DevOps / Site Reliability Engineer (SRE)

Bayraktar Technologies

Bac Lieu, Vietnam

Fresher

This job is no longer accepting applications

Posted 3 months ago

Job Description

Summary

We are looking for DevOps / SRE team members who will take an active role in managing our highly available and scalable infrastructure within our Server Systems Management and DevOps team.
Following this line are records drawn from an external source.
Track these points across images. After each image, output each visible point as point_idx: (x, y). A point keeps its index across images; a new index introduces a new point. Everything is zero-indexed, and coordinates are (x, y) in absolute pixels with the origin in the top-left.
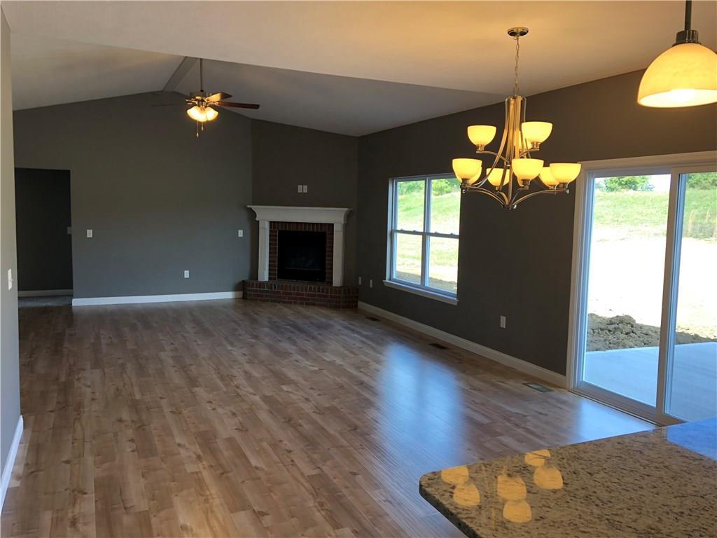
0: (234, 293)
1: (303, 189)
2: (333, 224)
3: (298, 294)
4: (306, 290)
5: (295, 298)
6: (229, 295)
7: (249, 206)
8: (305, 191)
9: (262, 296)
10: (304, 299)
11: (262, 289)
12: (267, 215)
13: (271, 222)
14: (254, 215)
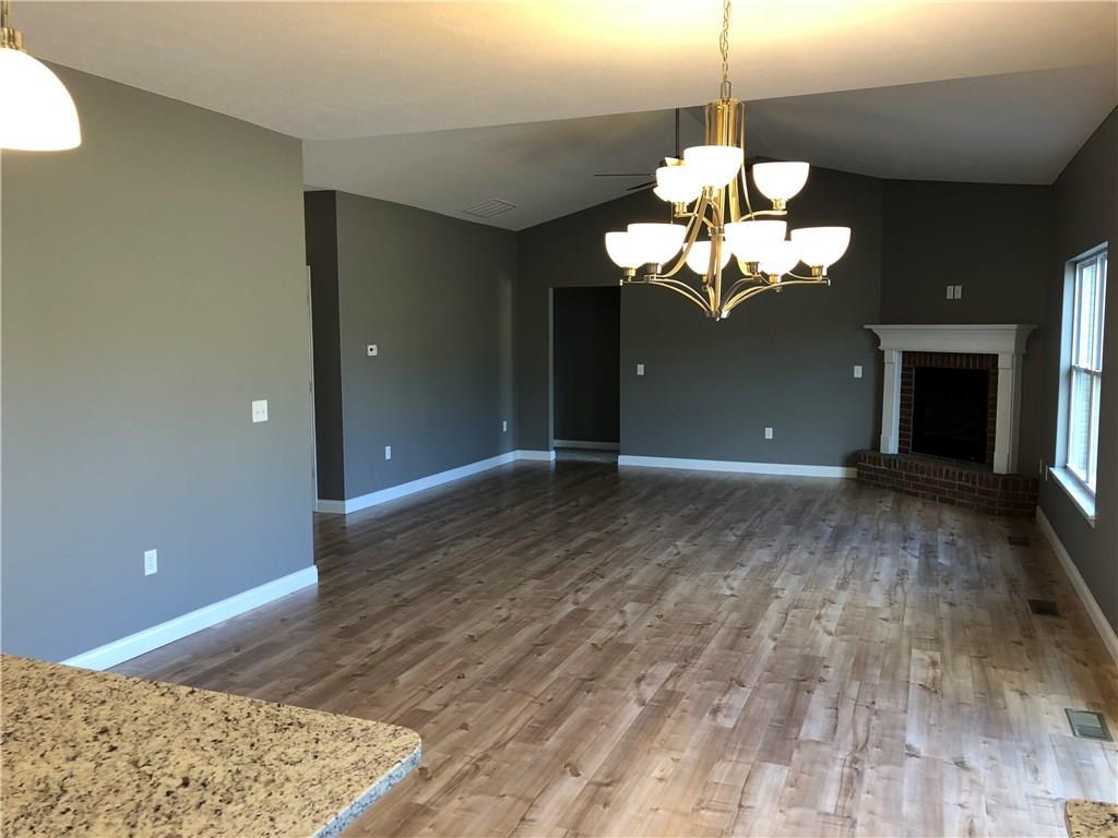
0: (844, 469)
1: (954, 292)
2: (997, 356)
3: (928, 481)
4: (941, 476)
5: (924, 488)
6: (835, 473)
7: (866, 327)
8: (958, 296)
9: (877, 478)
10: (938, 492)
11: (877, 467)
12: (898, 341)
13: (904, 353)
14: (877, 341)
In this role, you will be responsible for ensuring the continuity of critical systems running in multi-cloud environments, primarily AWS and Huawei Cloud (HWC), and you will contribute to the improvement of automation, monitoring, and incident management processes.

Education

Bachelor's degree in Computer Engineering, Software Engineering, or a related engineering discipline, or equivalent practical experience.

Responsibilities

Infrastructure management and optimization in AWS and Huawei Cloud environments
Setup, management, and monitoring of Kubernetes clusters (production / pre-production)
Setup and improvement of CI/CD pipelines
Management of High Availability (HA) and Disaster Recovery (DR) scenarios
Management of monitoring and alerting infrastructure using tools such as Prometheus, Grafana, Loki, etc.
Performance, capacity, and cost optimization activities
Participation in on-call rotation and response to critical incidents
Improvement of security, logging, and backup processes
Close collaboration with development teams to resolve deployment and runtime issues

Qualifications

Proficiency in Linux system administration (preferably Ubuntu / CentOS)
Proficiency in Docker and container concepts
Proficiency in Kubernetes core components (Pods, Services, Ingress, Deployments, HPA, etc.)
Proficiency in at least one CI/CD tool (GitLab CI, GitHub Actions, Jenkins, etc.)
Knowledge of networking fundamentals (TCP/IP, DNS, NAT, Load Balancers, Firewalls)
Proficiency in monitoring and logging concepts
Strong problem-solving and analytical thinking skills
Ability to remain calm and act systematically during critical situations
Strong attention to documentation
Strong teamwork skills
Open to learning and self-improvement
Ability to adapt to rotational on-call duty when required
Strong sense of responsibility for minimizing downtime in critical systems
Ability to adapt to flexible working hours based on operational requirements

Preferred

Experience with AWS services (EC2, VPC, ALB/NLB, RDS, IAM, CloudWatch)
Experience with Huawei Cloud (HWC) or other cloud service providers
Knowledge of Infrastructure as Code tools (Terraform, Ansible, Helm)
Knowledge of Prometheus, Grafana, Loki, ELK
Experience working with systems such as OpenStack, Ceph, Couchbase, Elasticsearch
Experience with on-call and incident management